For all the reaction that the meeting of the Football Association's International Committee, to receive his report on the World Cup, was nothing more than a whitewash, the reference to a new contract and the brave words about Hoddle taking England through to the next World Cup, it is impossible to escape the conclusion that the national coach does not have anything like their overwhelming support.

It is finally permeating the skulls of the FA's mandarins that the coach they hired in 1996 carries enough suspicious baggage to set off every X-ray alarm at Heathrow at one go. While that may not concern them unduly, the European Championship qualifying defeat in Sweden a fortnight ago - the third reverse in four games - suggests that extramural activities are affecting the players as much as they are worrying the public.

The England coach, presumably trying to bring some levity to the occasion with his blue suede shoes, was in a typically ingenuous frame of mind as he departed afterwards. He looked like the prankster who had lit the blue touch paper of rockets all round the school and couldn't understand quite why he had been dispatched to see the head. "You needn't have bothered wasting your time," was the gist of his comments to reporters. "We just discussed what was on the agenda."

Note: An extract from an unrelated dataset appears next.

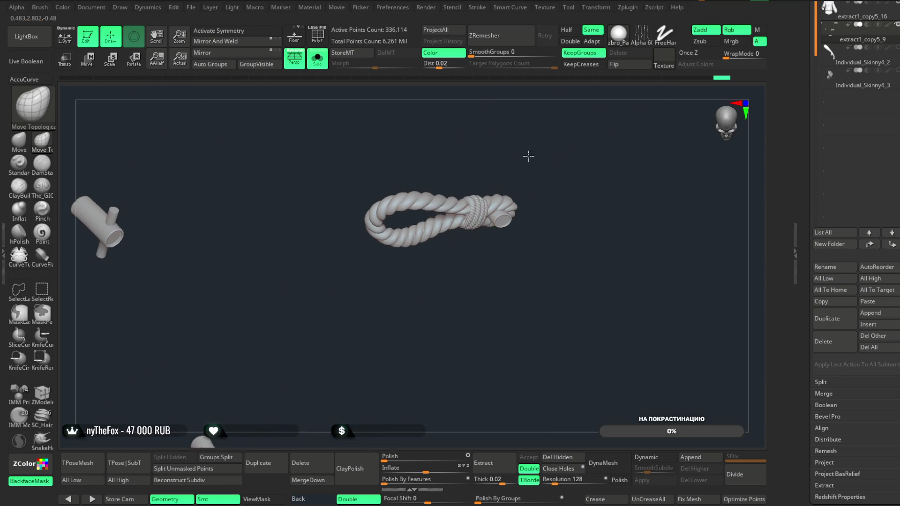
right_click_drag(511, 354, 501, 345)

Yet afterwards the comments from the FA's chief executive, Graham Kelly, and Noel White, chairman of the International Committee, scarcely constituted a ringing endorsement of the man's continued employment. Indeed, they may as well offer to circulate his CV, having decided to set up a sub- committee to enquire into his off-field activities, including the presence of pub landlady turned faith-healer, Eileen Drewery, within the England set-up, and the notorious World Cup diary.

"We'll want conditions, and he'll want conditions," Kelly spoke of the possibility of a new contract, but the more he and White attempted to be candid about the whole situation, the more embarrassing it became.

There are clearly some among the powers that be who clearly wish that the hand of Hod should quietly lead his flock into the wilderness before he does the same with England's football fortunes. Should his team, deprived of David Beckham and Paul Ince - the sending-off of those two important midfielders has been another source of FA irritation - fail to beat Bulgaria at Wembley next month, the voices of disapproval can only grow in number.

Even victory in two games which England really should win will not prevent the drip-drip effect of criticism in the media which has ultimately ended the careers of those before him.

One newspaper has already suggested that the FA should "shoot the lame duck" but the only reservation must be - what other targets are sitting pretty in the football pond? There are decoys aplenty, but unless the FA change their policy and, like many other nations, pursue a foreign coach - something akin to the Lord's cricket members admitting ladies - you can rule out the obvious suspects such as Alex Ferguson and Arsene Wenger, both of whom have anyway already rejected overtures from England and France respectively.

Roy Hodgson, with his considerable international experience and dignified demeanour, would almost certainly be the man, even though his star is temporarily on the wane. At least Chris Sutton might get a game.